For many years, I’ve written and spoken about this ancient new story, and how we might apply it in organizations and communities around the world. I’ve learned that as we understand how living systems operate, we develop the skills we need: we become resilient, adaptive, aware, and creative. We enjoy working together. And life’s processes work everywhere, no matter the culture, group, or person, because these are basic dynamics shared by all living beings. As we work with life, we also rediscover another gift, the great potential of the human spirit. I’ve worked in many places in the world of extreme material poverty. But that challenge fades in comparison to those of us who have forgotten how resilient and vast the human spirit is. Mother Teresa once said that the greatest poverty she saw was in the West because we suffer from spiritual poverty.

Western cultural views of how best to organize and lead (the majority paradigm in use in the world) are contrary to what life teaches. Western practices attempt to dominate life; we want life to comply with human needs rather than working as partners. This disregard for life’s dynamics is alarmingly evident in today’s organizations. Leaders use control and imposition rather than self-organizing processes. They react to uncertainty and chaos by tightening already feeble controls, rather than engaging our best capacities in the dance. Leaders use primitive emotions of fear, scarcity, and self-interest to get people to do their work, rather than the more noble human traits of cooperation, caring, and generosity.

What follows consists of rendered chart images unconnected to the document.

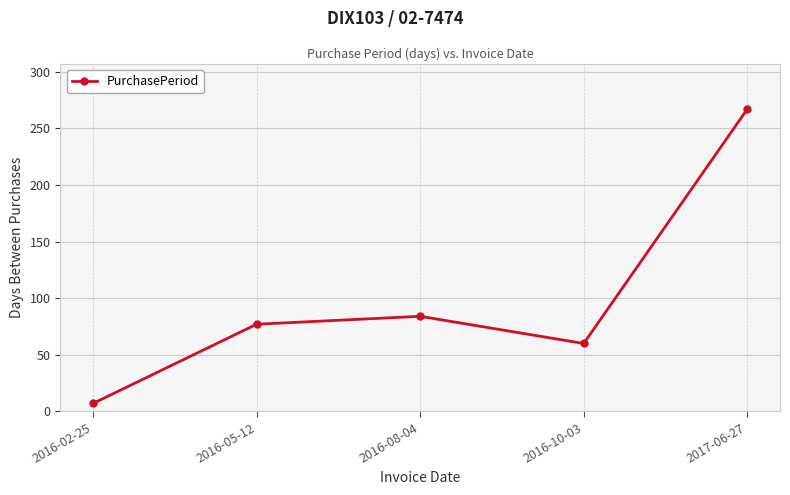

At which label is the value closest to 137?

2016-08-04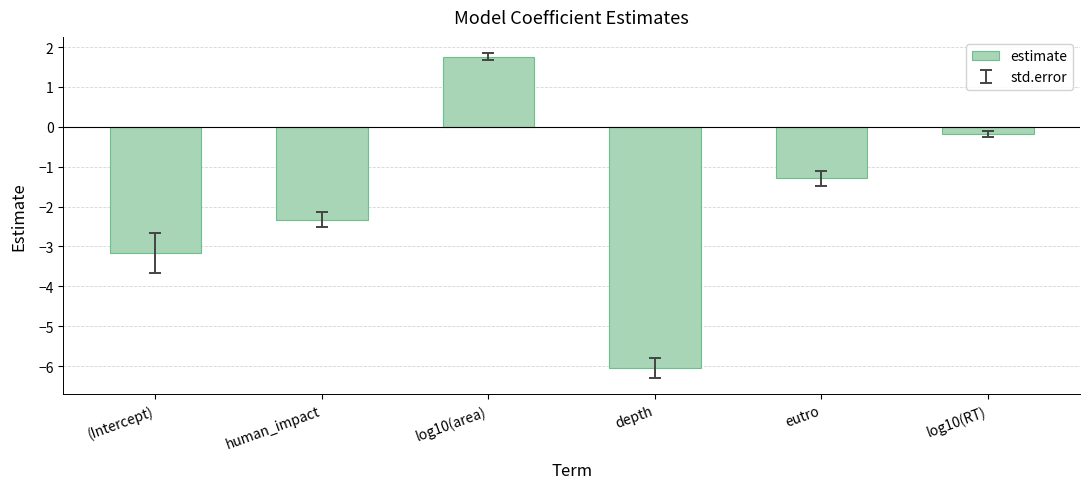

Rank the categories by value from lowest to highest.

depth, (Intercept), human_impact, eutro, log10(RT), log10(area)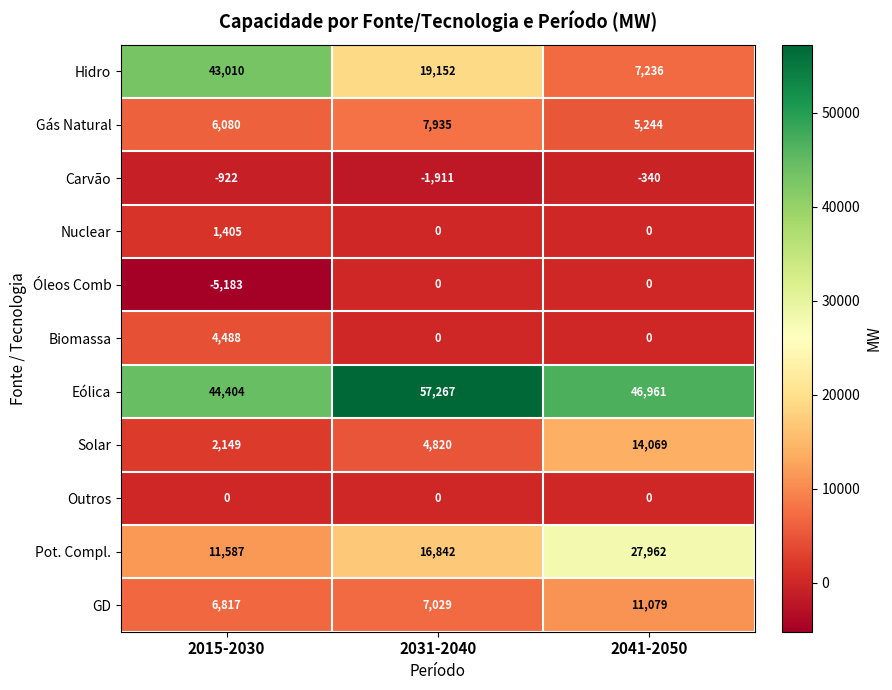

Count the number of data series in this chart.

11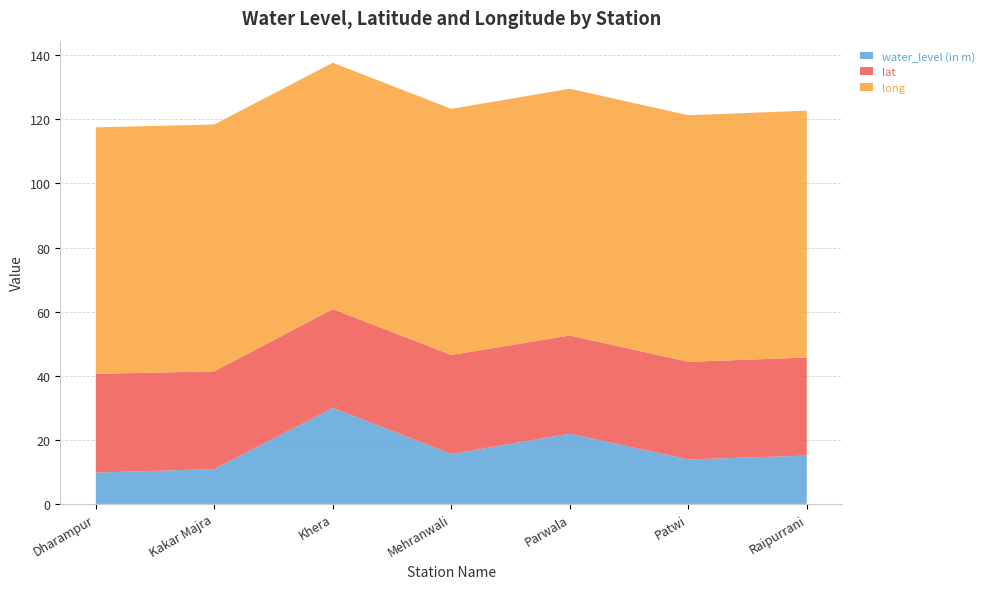

Reading left to right, what are all the values shown in this chart?

water_level (in m): 9.8	10.9	30.0	15.6	21.9	13.9	15.1
lat: 30.8	30.5	30.8	30.9	30.6	30.5	30.6
long: 76.9	77.0	76.9	76.8	77.0	76.9	77.0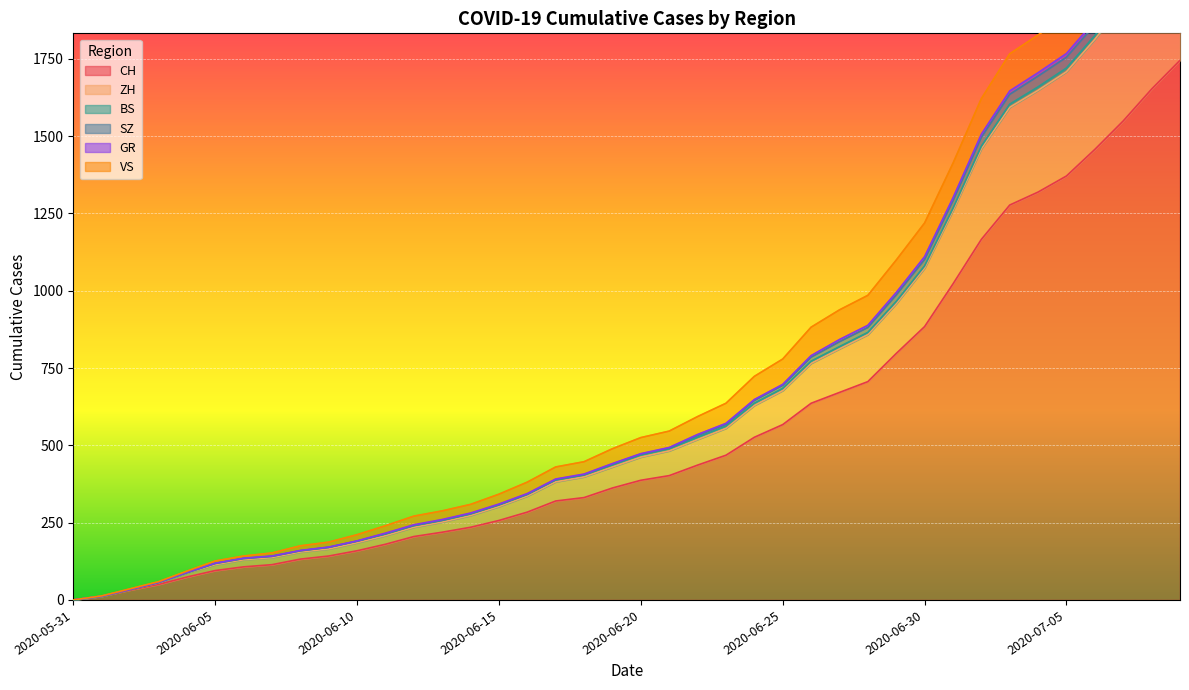

Which category has the lowest value across all series?

2020-05-31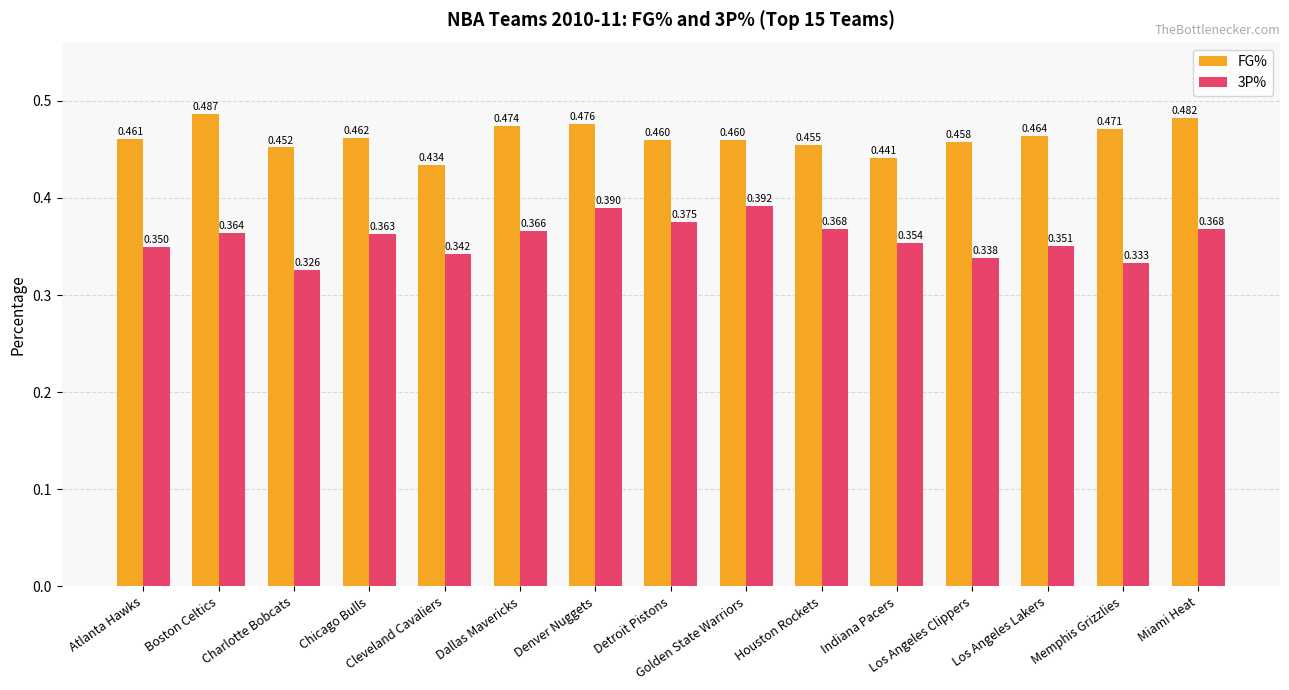

How many bars are there in total?

30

This has led us to this difficult time, when nothing seems to work as we want it to, when too many of us feel frustrated, disengaged, and anxious.

The Era of Many Messes

I find it important, periodically, to ask people to step back and try to see the big picture. This is difficult to do when we’re stressed by so many pressures at work and at home. But when we shift to fifty thousand feet, it’s easier to see that our impotence is not a result of personal failings. Instead, failing to achieve good results is a consequence of living in this time when we’ve reached the end of a paradigm. Many of our fundamental beliefs and practices no longer serve us or the greater world. Worse than that, too many are causing harm and distancing us from the very skills, knowledge, and wisdom that would help. This is the era of many messes.

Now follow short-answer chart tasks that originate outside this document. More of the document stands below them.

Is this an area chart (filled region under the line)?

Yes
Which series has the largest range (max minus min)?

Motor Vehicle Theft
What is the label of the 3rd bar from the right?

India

Some of these we’ve created (although not intentionally,) because we act on assumptions that can never engender healthy, sustainable societies and organizations. We act as if humans are motivated by selfishness, greed, and fear. That we exist as individuals, free of the obligation of interdependence. That hierarchy and bureaucracy are the best forms of organizing. That efficiency is the premier measure of value. That people work best under controls and regulations. That diversity is a problem. That unrestrained growth is good. That a healthy economy leads naturally to a healthy society. That poor people have different motivations than other people. That only a few people are creative. That only a few people care about their freedom.

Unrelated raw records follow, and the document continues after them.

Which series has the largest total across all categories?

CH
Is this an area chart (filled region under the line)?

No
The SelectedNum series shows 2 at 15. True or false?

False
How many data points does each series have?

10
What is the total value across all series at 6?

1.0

These beliefs are false. They’ve created the intractable problems that we now encounter everywhere. If you look globally, it’s hard to find examples in any country or any major sector—health, education, religion, governance, development—of successfully solving dilemmas. Attempts to resolve them lead only to more problems, unintended consequences, and angry constituents. While millions of people work earnestly to find solutions, and billions of dollars are poured into these efforts, we can’t expect success as long as we stay wedded to our old approaches. We live in a time that proves Einstein right: “No problem can be solved from the same level of thinking that created it.”

Wheatley, Margaret J. (2005). Finding Our Way: Leadership for an Uncertain Time (pp. 1-3).  Berrett-Koehler Publishers. Kindle Edition.